Brano:
◆ ◆ ◆
IL DIRIGENTE RICERCATORE/VALUTATORE
Ignazio Drudi e Maria Vittoria Sardella, Dirigenti Scuola n° 4, 1999

L'avvento dei semafori, più o meno intelligenti, ha fatto sparire una delle più familiari figure di dirigente: quella del vigile urbano che sulla pedana, appunto, dirigeva il traffico. E che di dirigente si trattava è fuori di dubbio. L'etimologia della parola dirigere contiene tra componenti distintive: il prefisso di(s) che indica la continuità, il prefisso re- che indica la replicazione, la radice ger- che indica il movimento rettilineo. La nostra lingua ci dice che dirigere significa continuamente far ritornare il movimento in linea retta, si osa troppo a sintetizzare il concetto con "riportare le cose sulla via giusta"? Non credo. D'altra parte, il vigile era colui che ritmava il flusso delle auto in modo che sciasuna potesse andare sulla sua (retta) via. Se non vi piacciono i vigili, possiamo pensare al rittore d'orchestra, anche lui governa e dà il ritmo ad un flusso di suoni elementari in modo che il loro insieme segua una via definita (la melodia scritta sullo spartito).
◆ ◆ ◆
Elenco dei dati:
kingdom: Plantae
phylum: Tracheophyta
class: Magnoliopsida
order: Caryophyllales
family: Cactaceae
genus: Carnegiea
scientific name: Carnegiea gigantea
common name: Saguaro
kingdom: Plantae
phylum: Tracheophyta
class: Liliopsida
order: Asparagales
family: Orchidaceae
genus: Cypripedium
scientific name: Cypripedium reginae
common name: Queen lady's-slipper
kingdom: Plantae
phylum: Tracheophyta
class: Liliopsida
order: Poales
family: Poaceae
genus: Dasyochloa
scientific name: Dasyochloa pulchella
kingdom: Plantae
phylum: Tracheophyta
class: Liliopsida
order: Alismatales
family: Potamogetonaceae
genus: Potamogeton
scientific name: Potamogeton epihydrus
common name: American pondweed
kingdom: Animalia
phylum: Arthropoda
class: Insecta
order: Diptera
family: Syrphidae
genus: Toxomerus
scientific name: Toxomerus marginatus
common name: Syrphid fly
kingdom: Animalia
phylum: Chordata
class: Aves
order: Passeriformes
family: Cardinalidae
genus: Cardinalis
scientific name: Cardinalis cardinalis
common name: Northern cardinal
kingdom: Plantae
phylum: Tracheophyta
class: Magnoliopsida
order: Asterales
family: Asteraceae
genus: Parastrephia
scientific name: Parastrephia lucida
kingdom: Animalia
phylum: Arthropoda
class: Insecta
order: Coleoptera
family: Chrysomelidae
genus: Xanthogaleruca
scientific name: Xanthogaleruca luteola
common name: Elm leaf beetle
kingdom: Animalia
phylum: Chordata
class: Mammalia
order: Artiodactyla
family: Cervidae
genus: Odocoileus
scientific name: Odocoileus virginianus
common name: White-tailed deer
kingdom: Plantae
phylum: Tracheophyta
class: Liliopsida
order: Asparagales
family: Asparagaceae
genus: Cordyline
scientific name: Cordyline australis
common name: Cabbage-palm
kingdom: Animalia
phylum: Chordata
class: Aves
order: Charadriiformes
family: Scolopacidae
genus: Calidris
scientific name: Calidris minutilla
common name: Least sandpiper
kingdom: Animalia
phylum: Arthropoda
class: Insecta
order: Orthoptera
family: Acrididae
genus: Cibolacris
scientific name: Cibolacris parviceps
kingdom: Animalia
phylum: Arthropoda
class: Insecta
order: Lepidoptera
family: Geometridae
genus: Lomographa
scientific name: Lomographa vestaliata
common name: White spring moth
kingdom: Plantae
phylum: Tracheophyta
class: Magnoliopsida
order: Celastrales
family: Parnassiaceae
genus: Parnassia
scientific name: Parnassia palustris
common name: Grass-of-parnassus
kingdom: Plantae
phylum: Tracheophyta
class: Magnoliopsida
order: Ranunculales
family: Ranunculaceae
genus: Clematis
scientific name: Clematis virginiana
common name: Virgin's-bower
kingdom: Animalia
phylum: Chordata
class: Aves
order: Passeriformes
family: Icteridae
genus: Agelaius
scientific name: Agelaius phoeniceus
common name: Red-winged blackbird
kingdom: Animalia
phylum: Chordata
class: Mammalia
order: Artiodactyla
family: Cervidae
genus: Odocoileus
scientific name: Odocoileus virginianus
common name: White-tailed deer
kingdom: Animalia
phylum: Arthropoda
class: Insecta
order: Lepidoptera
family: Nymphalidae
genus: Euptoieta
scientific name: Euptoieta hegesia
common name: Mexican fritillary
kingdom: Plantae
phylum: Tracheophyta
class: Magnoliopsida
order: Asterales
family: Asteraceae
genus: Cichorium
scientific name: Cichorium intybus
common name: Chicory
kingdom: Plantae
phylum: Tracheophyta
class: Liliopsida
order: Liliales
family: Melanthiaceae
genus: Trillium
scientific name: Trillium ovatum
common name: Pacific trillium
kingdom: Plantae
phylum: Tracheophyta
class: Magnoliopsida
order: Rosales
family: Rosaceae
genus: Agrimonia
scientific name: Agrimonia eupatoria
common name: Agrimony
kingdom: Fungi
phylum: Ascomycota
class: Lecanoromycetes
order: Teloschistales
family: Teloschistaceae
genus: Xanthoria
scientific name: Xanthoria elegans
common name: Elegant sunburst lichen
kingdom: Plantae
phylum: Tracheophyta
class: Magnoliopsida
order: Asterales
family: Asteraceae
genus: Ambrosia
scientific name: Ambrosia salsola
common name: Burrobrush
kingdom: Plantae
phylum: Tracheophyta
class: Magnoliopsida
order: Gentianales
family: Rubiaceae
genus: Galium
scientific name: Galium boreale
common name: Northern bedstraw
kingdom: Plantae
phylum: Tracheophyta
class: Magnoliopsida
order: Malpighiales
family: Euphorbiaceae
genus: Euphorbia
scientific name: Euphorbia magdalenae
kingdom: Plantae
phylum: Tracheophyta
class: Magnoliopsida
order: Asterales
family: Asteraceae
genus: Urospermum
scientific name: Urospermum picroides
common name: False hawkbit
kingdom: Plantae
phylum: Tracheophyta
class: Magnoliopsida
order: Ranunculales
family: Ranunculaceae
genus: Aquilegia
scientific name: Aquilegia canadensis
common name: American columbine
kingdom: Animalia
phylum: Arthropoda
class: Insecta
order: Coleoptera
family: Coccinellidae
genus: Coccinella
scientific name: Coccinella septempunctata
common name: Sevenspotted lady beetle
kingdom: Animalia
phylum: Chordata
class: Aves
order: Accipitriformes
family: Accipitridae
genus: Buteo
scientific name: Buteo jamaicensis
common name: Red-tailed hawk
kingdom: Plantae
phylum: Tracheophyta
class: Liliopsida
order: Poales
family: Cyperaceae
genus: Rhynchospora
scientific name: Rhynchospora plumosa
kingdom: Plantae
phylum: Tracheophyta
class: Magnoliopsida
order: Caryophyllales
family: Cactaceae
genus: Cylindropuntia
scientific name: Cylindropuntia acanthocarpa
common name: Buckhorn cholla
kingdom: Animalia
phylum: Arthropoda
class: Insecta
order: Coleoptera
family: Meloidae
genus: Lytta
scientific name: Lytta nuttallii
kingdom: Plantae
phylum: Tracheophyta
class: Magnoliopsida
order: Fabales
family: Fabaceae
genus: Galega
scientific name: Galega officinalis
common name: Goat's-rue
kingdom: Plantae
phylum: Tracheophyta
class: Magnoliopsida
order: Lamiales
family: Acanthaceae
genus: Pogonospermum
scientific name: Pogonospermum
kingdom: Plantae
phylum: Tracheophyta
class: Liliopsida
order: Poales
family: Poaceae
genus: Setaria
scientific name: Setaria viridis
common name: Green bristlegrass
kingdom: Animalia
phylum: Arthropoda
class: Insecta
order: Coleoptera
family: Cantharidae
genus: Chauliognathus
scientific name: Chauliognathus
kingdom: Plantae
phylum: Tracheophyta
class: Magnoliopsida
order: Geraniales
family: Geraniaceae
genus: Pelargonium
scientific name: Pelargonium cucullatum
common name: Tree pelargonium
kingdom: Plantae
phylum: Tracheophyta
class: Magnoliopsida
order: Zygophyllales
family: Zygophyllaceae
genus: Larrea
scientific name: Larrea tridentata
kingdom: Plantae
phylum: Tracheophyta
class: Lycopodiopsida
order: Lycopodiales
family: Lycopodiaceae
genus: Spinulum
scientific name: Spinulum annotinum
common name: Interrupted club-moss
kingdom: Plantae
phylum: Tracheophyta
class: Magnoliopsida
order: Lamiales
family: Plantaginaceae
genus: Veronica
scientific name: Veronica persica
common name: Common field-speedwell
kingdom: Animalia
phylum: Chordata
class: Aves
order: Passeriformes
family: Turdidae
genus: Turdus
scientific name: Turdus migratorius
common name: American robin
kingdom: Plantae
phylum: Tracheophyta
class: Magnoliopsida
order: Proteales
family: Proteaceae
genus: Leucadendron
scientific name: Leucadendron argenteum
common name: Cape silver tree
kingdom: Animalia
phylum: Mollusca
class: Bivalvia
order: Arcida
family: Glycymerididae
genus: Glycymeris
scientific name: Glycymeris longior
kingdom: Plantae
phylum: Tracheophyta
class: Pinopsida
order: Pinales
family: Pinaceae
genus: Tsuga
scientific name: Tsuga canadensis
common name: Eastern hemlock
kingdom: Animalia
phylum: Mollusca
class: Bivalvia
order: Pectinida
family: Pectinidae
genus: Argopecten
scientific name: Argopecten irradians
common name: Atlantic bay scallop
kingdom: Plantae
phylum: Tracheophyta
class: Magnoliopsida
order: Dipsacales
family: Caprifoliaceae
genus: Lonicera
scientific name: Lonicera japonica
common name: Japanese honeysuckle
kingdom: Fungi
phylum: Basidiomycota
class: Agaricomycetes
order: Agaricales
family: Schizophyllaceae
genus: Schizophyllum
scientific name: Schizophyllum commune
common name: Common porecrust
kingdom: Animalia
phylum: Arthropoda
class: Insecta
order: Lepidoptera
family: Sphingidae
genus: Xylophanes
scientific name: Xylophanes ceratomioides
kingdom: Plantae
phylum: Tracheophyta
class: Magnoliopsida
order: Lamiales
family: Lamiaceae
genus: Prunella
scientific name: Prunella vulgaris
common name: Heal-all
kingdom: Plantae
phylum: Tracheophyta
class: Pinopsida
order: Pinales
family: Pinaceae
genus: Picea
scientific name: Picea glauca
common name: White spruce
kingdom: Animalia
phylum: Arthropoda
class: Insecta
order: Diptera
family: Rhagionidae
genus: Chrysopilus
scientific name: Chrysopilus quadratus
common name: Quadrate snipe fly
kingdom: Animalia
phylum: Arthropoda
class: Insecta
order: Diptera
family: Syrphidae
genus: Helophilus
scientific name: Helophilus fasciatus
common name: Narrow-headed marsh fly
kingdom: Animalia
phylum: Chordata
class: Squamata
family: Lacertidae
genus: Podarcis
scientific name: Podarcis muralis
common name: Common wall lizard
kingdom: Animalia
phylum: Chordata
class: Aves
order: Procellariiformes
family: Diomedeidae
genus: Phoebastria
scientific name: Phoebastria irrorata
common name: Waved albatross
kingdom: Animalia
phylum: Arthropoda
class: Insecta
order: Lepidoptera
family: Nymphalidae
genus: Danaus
◆ ◆ ◆
Esercizio da svolgere: Traduci in inglese questa frase del brano sul dirigente: «L'avvento dei semafori, più o meno intelligenti, ha fatto sparire una delle più familiari figure di dirigente: quella del vigile urbano che sulla pedana, appunto, dirigeva il traffico.» Le voci sono materiale a sé, distinto dal brano.

Soluzione: The advent of traffic lights, more or less intelligent, has made one of the most familiar figures of a director disappear: that of the municipal traffic officer who, standing on the platform, precisely directed the traffic.